- Вот видите? - сказала Гонерилья. - Не только ваш разнузданный дурак, но многие из вашей наглой свиты весь день заводят ссоры, предаваясь неслыханному буйству, государь. При вас еще сто рыцарей и сквайров, таких распущенных и диких малых, что этот двор беспутством превратили в кабак какой-то; наш почтенный замок от их эпикурейства стал похож на дом публичный. Этот срам немедля должно пресечь. Вам же безразлично все, кроме этого дурака со справкой.
- Это уж как полагается, - рек Кукан, хоть и себе под деревянный нос. Когда бушует королевский гнев, даже слюна с их уст несет с собою гибель, будь ты простой смертный или обычная кукла.
- Мне различно многое, и дворня моя - лучшая в стране. И кстати, ей не платили с самого Лондона. Так что если б ты…
- Ни шиша они не получат! - сказала Гонерилья, и все рыцари в зале вдруг навострили уши.
- Когда я отдал тебе все, условье было - ты содержишь мою свиту, дочь.
- Вестимо, папа, буду содержать. Но не такой контингент и не под вашим водительством.
Лир побагровел. Его трясло от гнева, как в параличе.
- Как ваше имя, госпожа моя? Говорите громче, мой старый слух меня подводит.
Гонерилья подошла теперь к отцу и взяла его за руку.
- Да, отец. Почтенной старости приличен разум. А вы стары. Очень стары. Поистине, взаправду ошеломительно, умонепостигаемо… - Она повернулась ко мне за подсказкой.
- Неебически? - предложил я.
- …неебически стары, - продолжала герцогиня. - Вы немощно, недержательски, иссохше, варенокапустносмердяще стары. Вы мозгосгнивше, яйцеобвисше…
- Я, блядь, стар, и точка! - рявкнул Лир.
- Оговорим это как особое условие, - вставил я.

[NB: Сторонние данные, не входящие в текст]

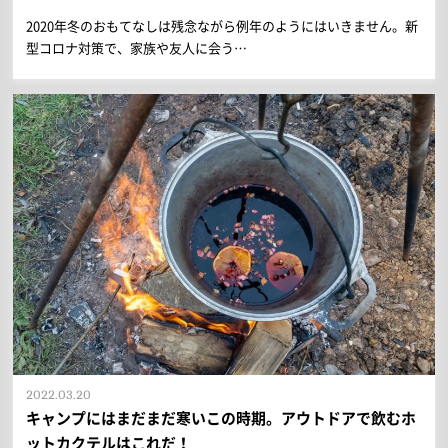
2020年冬のおもてなしは残念ながら例年のようにはいきません。新
型コロナ対策で、家族や友人に会う…
2022.03.20
キャンプにはまだまだ寒いこの時期。アウトドアで飲むホ
ットカクテルはこれだ！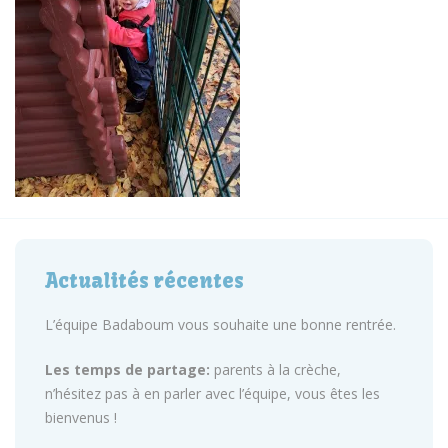
Actualités récentes
L’équipe Badaboum vous souhaite une bonne rentrée.
Les temps de partage:
parents à la crèche,
n’hésitez pas à en parler avec l’équipe, vous êtes les
bienvenus !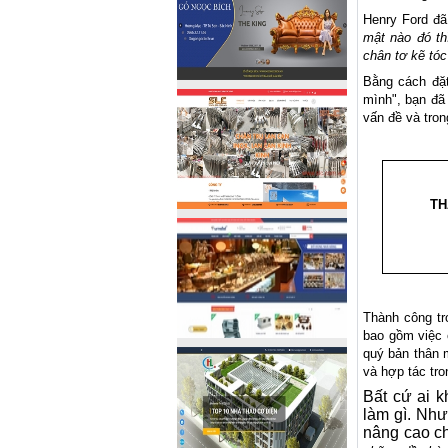
Henry Ford đã
mật nào đó th
chân tơ kẽ tóc
Bằng cách đặt
mình", bạn đã 
vấn đề và tron
TH
Thành công tr
bao gồm việc 
quý bản thân 
và hợp tác tro
Bất cứ ai k
làm gì. Nh
nâng cao ch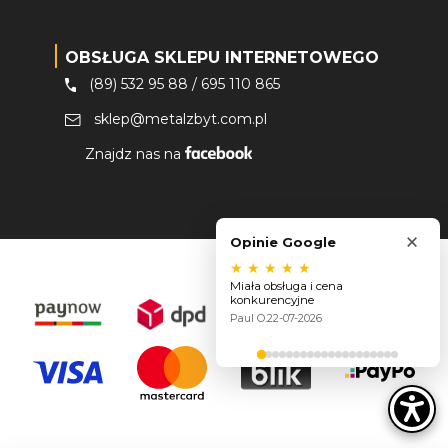
OBSŁUGA SKLEPU INTERNETOWEGO
(89) 532 95 88
/
695 110 865
sklep@metalzbyt.com.pl
Znajdz nas na
×
Opinie Google
★
★
★
★
★
Miała obsługa i cena
konkurencyjne
Paul O.
22-07-2026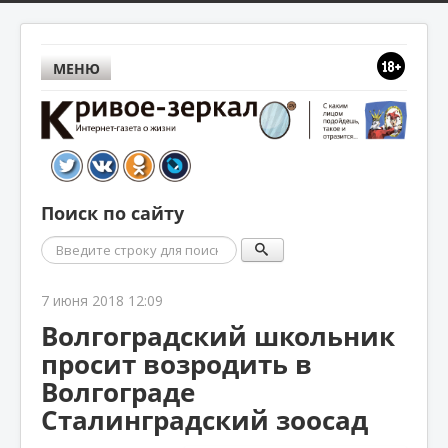
МЕНЮ
Поиск по сайту
Поиск
7 июня 2018 12:09
Волгоградский школьник
просит возродить в
Волгограде
Сталинградский зоосад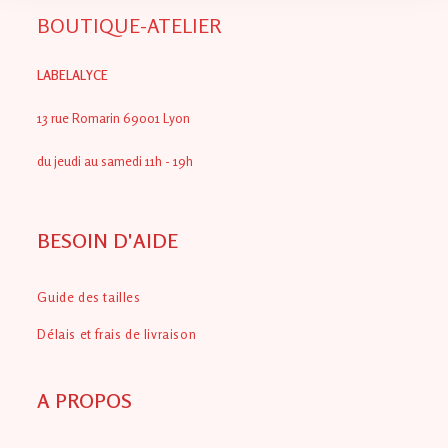
choisies
sur
BOUTIQUE-ATELIER
la
page
du
produit
LABELALYCE
13 rue Romarin 69001 Lyon
du jeudi au samedi 11h - 19h
BESOIN D'AIDE
Guide des tailles
Délais et frais de livraison
A PROPOS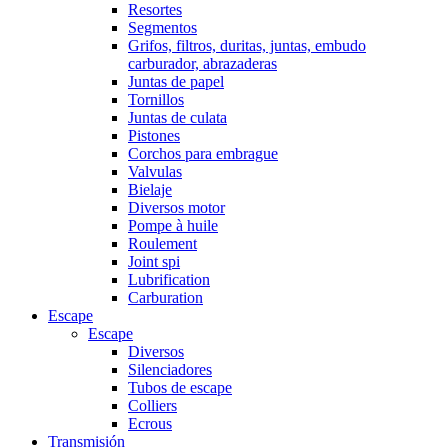
Resortes
Segmentos
Grifos, filtros, duritas, juntas, embudo
carburador, abrazaderas
Juntas de papel
Tornillos
Juntas de culata
Pistones
Corchos para embrague
Valvulas
Bielaje
Diversos motor
Pompe à huile
Roulement
Joint spi
Lubrification
Carburation
Escape
Escape
Diversos
Silenciadores
Tubos de escape
Colliers
Ecrous
Transmisión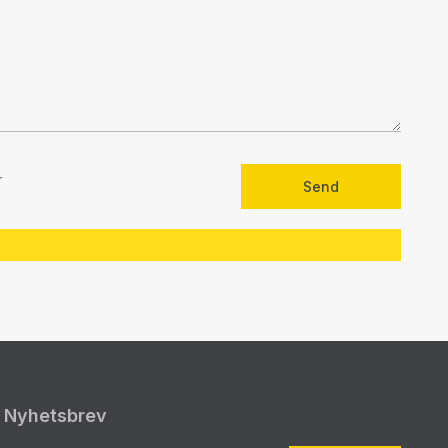
r
Nyhetsbrev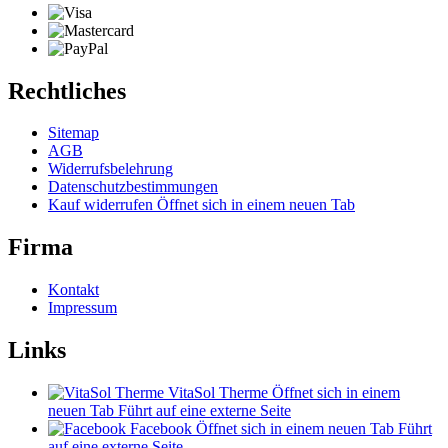
Rechtliches
Sitemap
AGB
Widerrufsbelehrung
Datenschutzbestimmungen
Kauf widerrufen
Öffnet sich in einem neuen Tab
Firma
Kontakt
Impressum
Links
VitaSol Therme
Öffnet sich in einem
neuen Tab
Führt auf eine externe Seite
Facebook
Öffnet sich in einem neuen Tab
Führt
auf eine externe Seite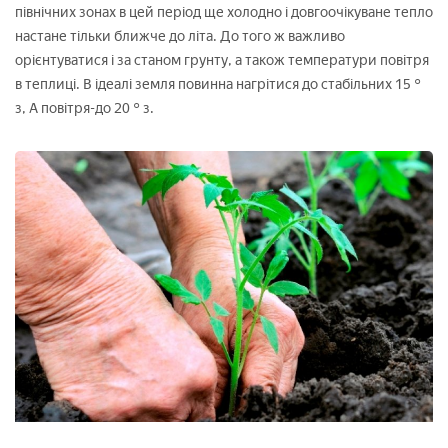
північних зонах в цей період ще холодно і довгоочікуване тепло
настане тільки ближче до літа. До того ж важливо
орієнтуватися і за станом грунту, а також температури повітря
в теплиці. В ідеалі земля повинна нагрітися до стабільних 15 °
з, А повітря-до 20 ° з.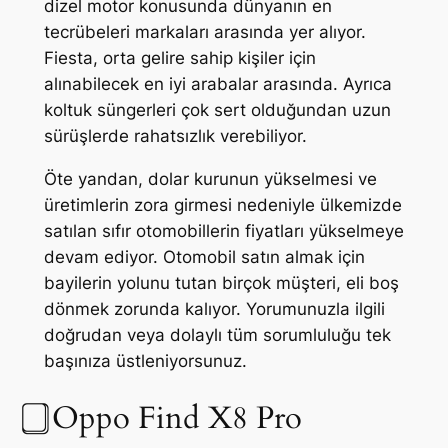
dizel motor konusunda dünyanın en
tecrübeleri markaları arasında yer alıyor.
Fiesta, orta gelire sahip kişiler için
alınabilecek en iyi arabalar arasında. Ayrıca
koltuk süngerleri çok sert olduğundan uzun
sürüşlerde rahatsızlık verebiliyor.
Öte yandan, dolar kurunun yükselmesi ve
üretimlerin zora girmesi nedeniyle ülkemizde
satılan sıfır otomobillerin fiyatları yükselmeye
devam ediyor. Otomobil satın almak için
bayilerin yolunu tutan birçok müşteri, eli boş
dönmek zorunda kalıyor. Yorumunuzla ilgili
doğrudan veya dolaylı tüm sorumluluğu tek
başınıza üstleniyorsunuz.
⃣ Oppo Find X8 Pro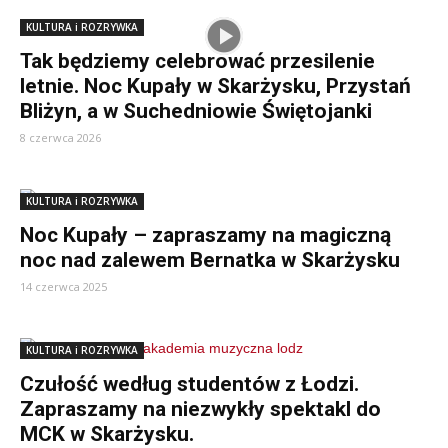
KULTURA i ROZRYWKA
Tak będziemy celebrować przesilenie
letnie. Noc Kupały w Skarżysku, Przystań
Bliżyn, a w Suchedniowie Świętojanki
8 czerwca 2026
KULTURA i ROZRYWKA
Noc Kupały – zapraszamy na magiczną
noc nad zalewem Bernatka w Skarżysku
14 czerwca 2025
KULTURA i ROZRYWKA
Czułość według studentów z Łodzi.
Zapraszamy na niezwykły spektakl do
MCK w Skarżysku.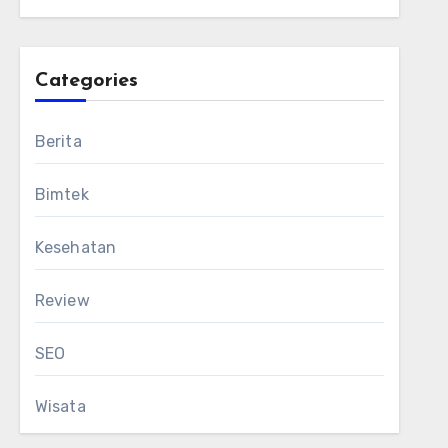
Categories
Berita
Bimtek
Kesehatan
Review
SEO
Wisata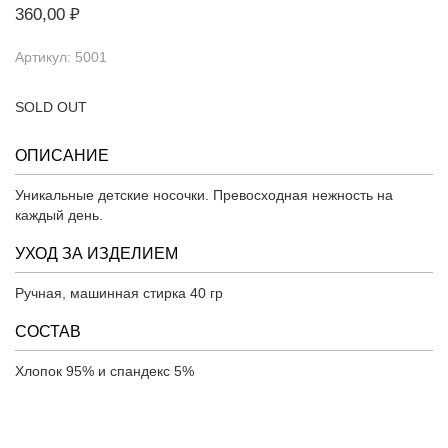
360,00 ₽
Артикул: 5001
SOLD OUT
ОПИСАНИЕ
Уникальные детские носочки. Превосходная нежность на
каждый день.
УХОД ЗА ИЗДЕЛИЕМ
Ручная, машинная стирка 40 гр
СОСТАВ
Хлопок 95% и спандекс 5%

- И вот я вас прошу, - гнула свое Гонерилья, - распорядитесь прекратить бесчинства, как должен стыд самим вам подсказать. Уменьшить хоть немного вашу свиту, оставить только, что необходимо, притом людей, приличных вашим летам, умеющих держать себя.
- Моя дружина - отборнейший и редкостный народ, кому до тонкости известна служба, кому всего дороже долг и честь. И ты согласилась их содержать.
- И не отказываюсь. Я уплачу вашим людям, но половина свиты останется в Олбани под моим началом и слушаться будет моих приказов. И жить они будут в солдатских казармах, а не бегать по двору, как банда мародеров.
- Провал возьми вас всех! - выругался Лир. - Седлать коней! Собрать в дорогу свиту! Бездушный выродок! Я впредь тебе не буду докучать своей особой! Еще есть дочь у нас!
- Так и езжайте к ней, - сказала Гонерилья. - Вы бьете моих людей, а злая челядь ваша повелевать везде и всюду хочет! Изыдьте, но половина вашей свиты останется здесь.
- Лошадей мне! - распорядился Лир. Куран поспешил из залы, прочие рыцари - за ним. В дверях они столкнулись с герцогом Олбанийским - тот выглядел более чем смятенно.
- О боги милосердные, что это? Что происходит здесь? К чему такая спешка, капитан? - спросил он.
- Явились, сэр? Вы к этому причастны? Как, не прошло и первых двух недель, и - с маху - пятьдесят? Долой полсвиты? Стервятница удумала чего! - набросился на него Лир.
- Я, государь, не виноват, и даже совсем не знаю, что вас прогневило, - отвечал Олбани. - Не гневитесь… Миледи? - обратился он к Гонерилье.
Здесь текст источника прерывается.